She yearns for some time alone. It could be days, it could be nights, it could be in suburbia or in an ashram. It could be a month, a year, a week, an hour or just one damn minute to herself.

I bet every woman you know has had this longing. It is a hunger we are reluctant to acknowledge, except to each other, whispering furtively on the phone. Some married women admit to liking a night to themselves as if it were a sexual deviancy. A woman whose husband travels a lot exclaims, "You can have cereal for dinner if you want!" I know a respected community volunteer who claps her hands when she comes home to an empty house.

As women, we know "I want to be by myself" too often translates to "I don't want to be with you." We don't want to hurt feelings or make excuses. This is why coveting time alone can feel like the last taboo. This is why we secretly seek it.

In every phase of life we carve it out between the rock and the hard place. The young mother who updates her Facebook status: "Danielle H*** is hiding from her kids." The young doctor who worries she likes having her own apartment so much, she wonders if she could ever get married. The grandmother who is glad when the kids go home. The wife who insists on her own bedroom and all the gals on their balconies and back porches, sneaking a smoke.

In a life of necessity, distraction and scattered forces, we instinctively rescue a sliver for ourselves. We need it, we chase it, we get it, we breathe and the world simmers down.

The 2010 census reveals that over a third of American women, ages 45 to 64, are living alone. Some by choice, some by chance, some by circumstance. Some love it. Some hate it. Many are the envy of their friends.

However, solitude is a shapeshifter, fitting itself into any crevice. You don't have to live alone to satisfy your craving. If you don't live alone, you must admit you like a really long shower, so steamy, so watery, so can't hear a thingy; an isolation booth at home.

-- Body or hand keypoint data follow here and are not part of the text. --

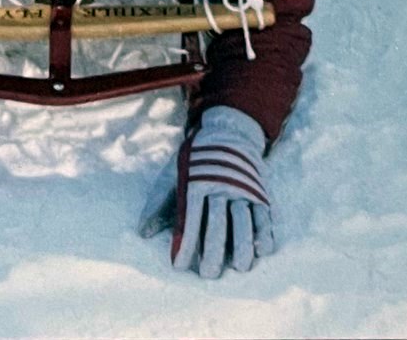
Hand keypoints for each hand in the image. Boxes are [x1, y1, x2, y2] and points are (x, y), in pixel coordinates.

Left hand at [137, 106, 275, 276]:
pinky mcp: (260, 191)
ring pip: (244, 220)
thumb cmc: (195, 161)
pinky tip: (261, 250)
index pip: (191, 219)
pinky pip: (264, 214)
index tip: (180, 266)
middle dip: (213, 250)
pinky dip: (264, 232)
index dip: (185, 244)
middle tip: (208, 274)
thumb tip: (142, 233)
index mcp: (196, 183)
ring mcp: (243, 188)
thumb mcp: (172, 175)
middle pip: (218, 223)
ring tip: (239, 267)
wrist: (228, 132)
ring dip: (243, 245)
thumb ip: (157, 204)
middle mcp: (220, 186)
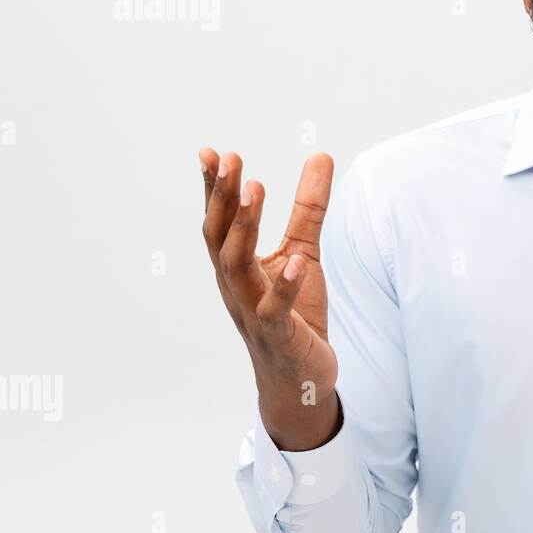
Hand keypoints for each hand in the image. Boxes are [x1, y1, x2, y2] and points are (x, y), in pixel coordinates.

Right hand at [199, 147, 338, 449]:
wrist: (301, 380)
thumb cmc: (296, 314)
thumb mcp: (304, 252)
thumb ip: (310, 207)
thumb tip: (321, 155)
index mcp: (236, 267)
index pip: (220, 221)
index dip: (214, 189)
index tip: (211, 152)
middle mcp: (236, 288)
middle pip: (221, 237)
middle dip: (223, 198)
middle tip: (230, 158)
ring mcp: (254, 313)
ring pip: (238, 269)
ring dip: (245, 228)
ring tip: (256, 189)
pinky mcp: (280, 337)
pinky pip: (276, 311)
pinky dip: (284, 287)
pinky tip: (296, 263)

The right to disengage has historical precedence. As Dr. Phil says, "Ya gotta name it to claim it," and Virginia Woolf most certainly did. Her speeches that turned into the seminal and necessary essay A Room of One's Own codified a woman's need for time to herself. She brought the idea to the surface and, thus to collective thought. Space and time for women to think their own thoughts became part of the lexicon. And all those women with rooms of their own that Virginia pictured over 80 years ago?

Where are they? Where are the rooms? What's going on here?

This is why I yell at the TV while watching HGTV's House Hunters. I love House Hunters. I hunt houses with those people for hours, wondering each and every time if there's going to be a room of the wife's own. But what do we get instead? Closets! They give us closets!

And the couples and the Realtors make the same lame joke every single time. Believe me, I think I've seen every rerun. I love this show.

The husband and wife look into the closet. "Oh, Honey!" the man will exclaim as he walks in the walk-in. "Think there will be enough room for all your shoes?" he asks, as he admires the closet's size.

The Realtors always laugh, as if this were a new joke. "Oh, Honey," the wife will say. "This fancy closet looks terrific, but I don't think we can fit any of your stuff in!" She goes and grabs about four hangers.

"Well, maybe you can hang your stuff, here," she says. More laughs.

"Now let me go show you the man cave," says the Realtor, knowingly.

"Now you're talking," says Hubby and off they go.

Wait a minute. Man cave? Did you say man cave? Where is the woman cave? Where is that carrot to dangle before the female buyer? When will they say "Ta-Da!" When they open a door for us other than the closet? Other than a "Here's your kitchen?" Other than "I hope you noticed how close we are to the mall?" or "You could do your crafts here," while they point out a ledge.

Where is the outcry?

Virginia Woolf had another interesting theory. Turns out Shakespeare had a sister. Virginia sees her as a poet who never wrote a word. She died young. She was buried at a crossroads. But Virginia believed "She lives in you and in me and in many other women who are not here tonight, for they are washing up the dishes and putting the children to bed."

Maybe Shakespeare's sister never wrote a word, but I'm sure she had traveling thoughts while washing up those dishes. Sinks and suds and kitchen windows create stolen moments. We claim them on the fly, gazing over landscapes that we don't know.

Even in a crowd, we carry the "sea of tranquility" in our pockets. Eighty years ago, Virginia Woolf introduced her daring concept: A woman needs time to herself.

It is 2011 now, many complicated generations later. How are we fulfilling that need amidst all the clamoring others?